Data in this exercise —
▼

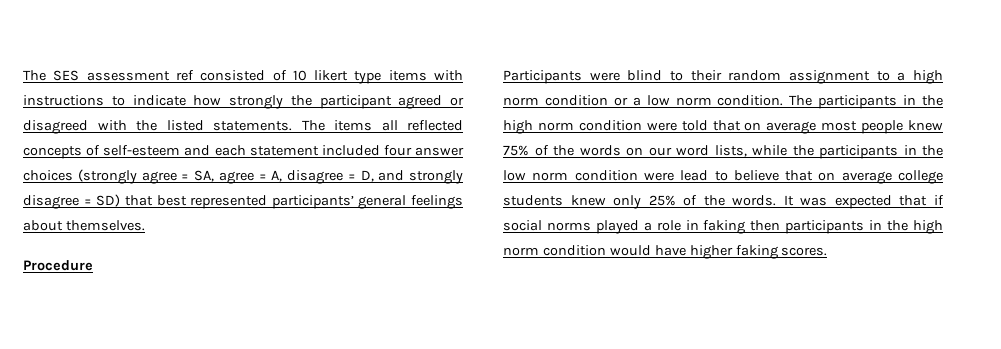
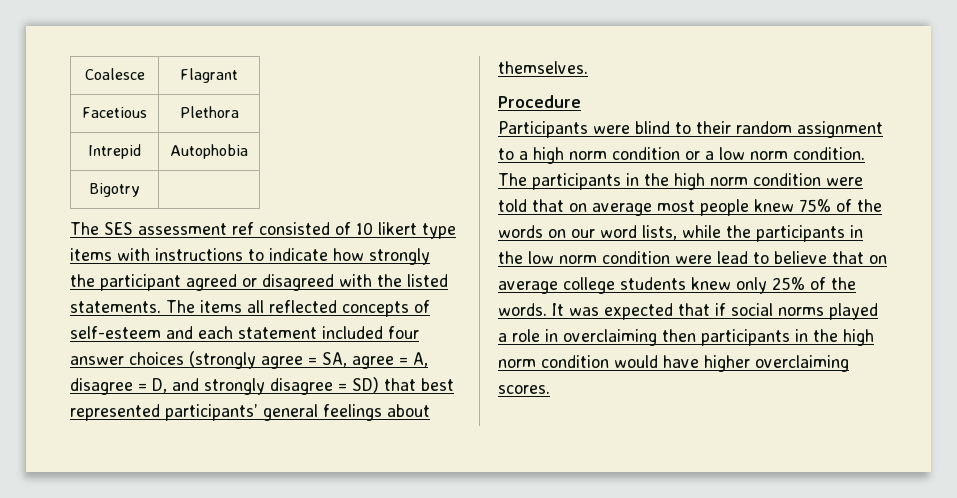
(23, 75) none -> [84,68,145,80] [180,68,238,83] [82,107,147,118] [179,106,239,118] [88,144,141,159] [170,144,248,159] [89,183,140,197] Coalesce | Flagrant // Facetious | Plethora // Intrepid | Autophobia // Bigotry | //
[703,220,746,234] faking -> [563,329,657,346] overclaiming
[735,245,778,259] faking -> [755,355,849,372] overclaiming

▲
▼

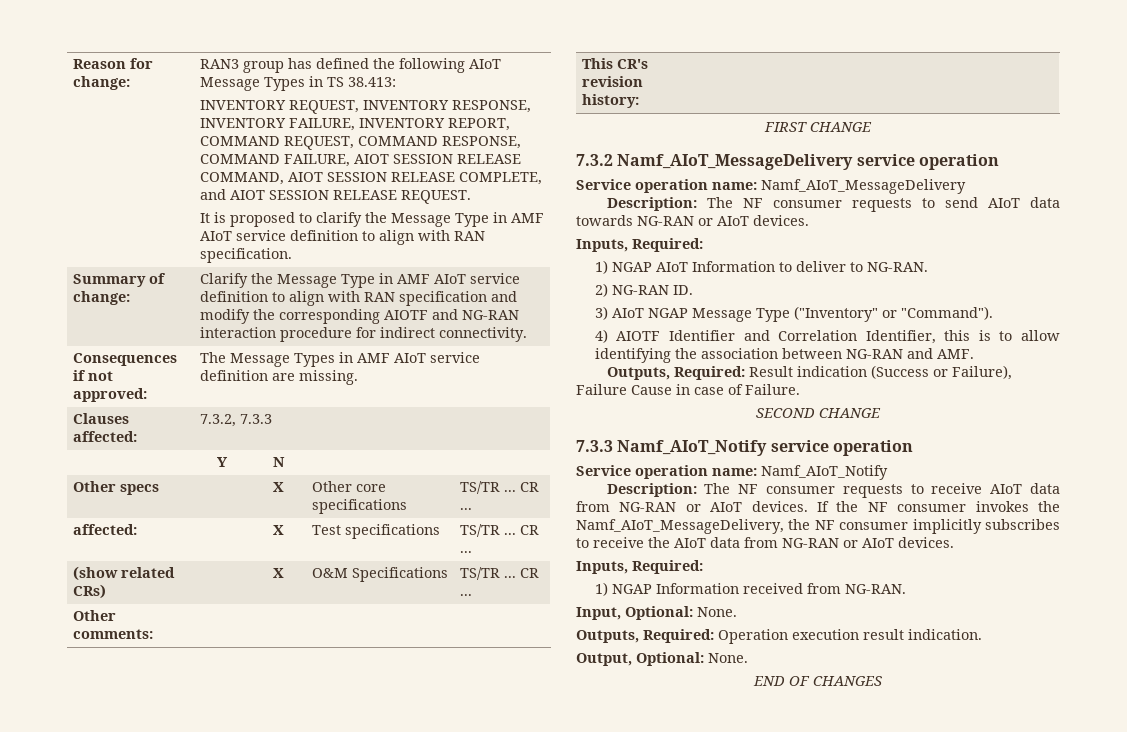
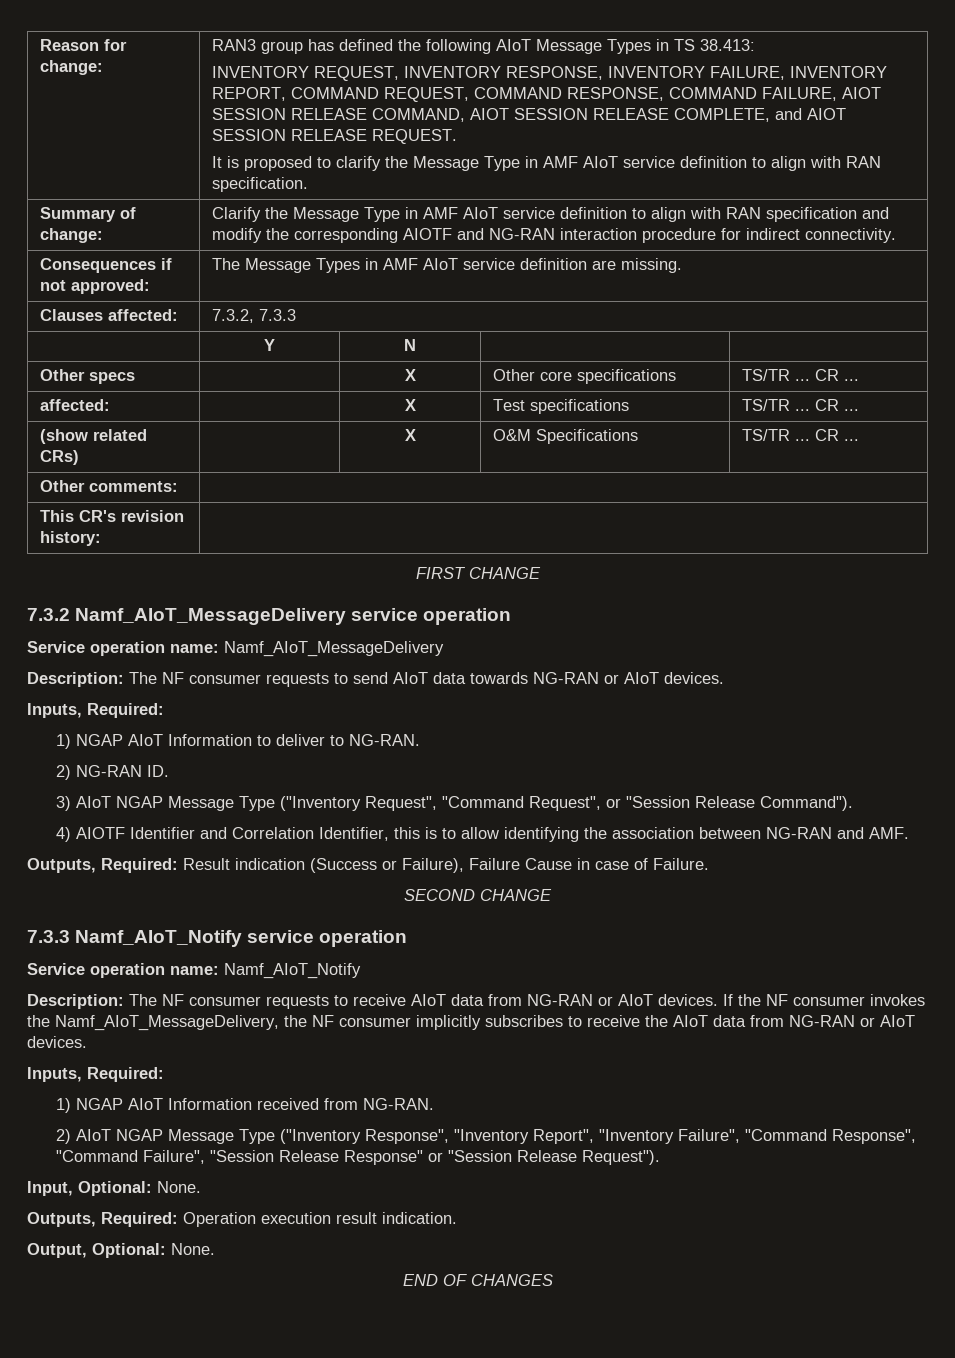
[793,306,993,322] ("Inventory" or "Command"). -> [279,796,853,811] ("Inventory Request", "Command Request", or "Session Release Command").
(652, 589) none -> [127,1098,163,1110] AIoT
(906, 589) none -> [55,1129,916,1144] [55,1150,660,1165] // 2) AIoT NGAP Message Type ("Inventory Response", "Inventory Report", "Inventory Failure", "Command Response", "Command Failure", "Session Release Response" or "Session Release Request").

▲

Task objective — Read the data above and count the lines that include "Release". Answer only with the count.

Task solution — 2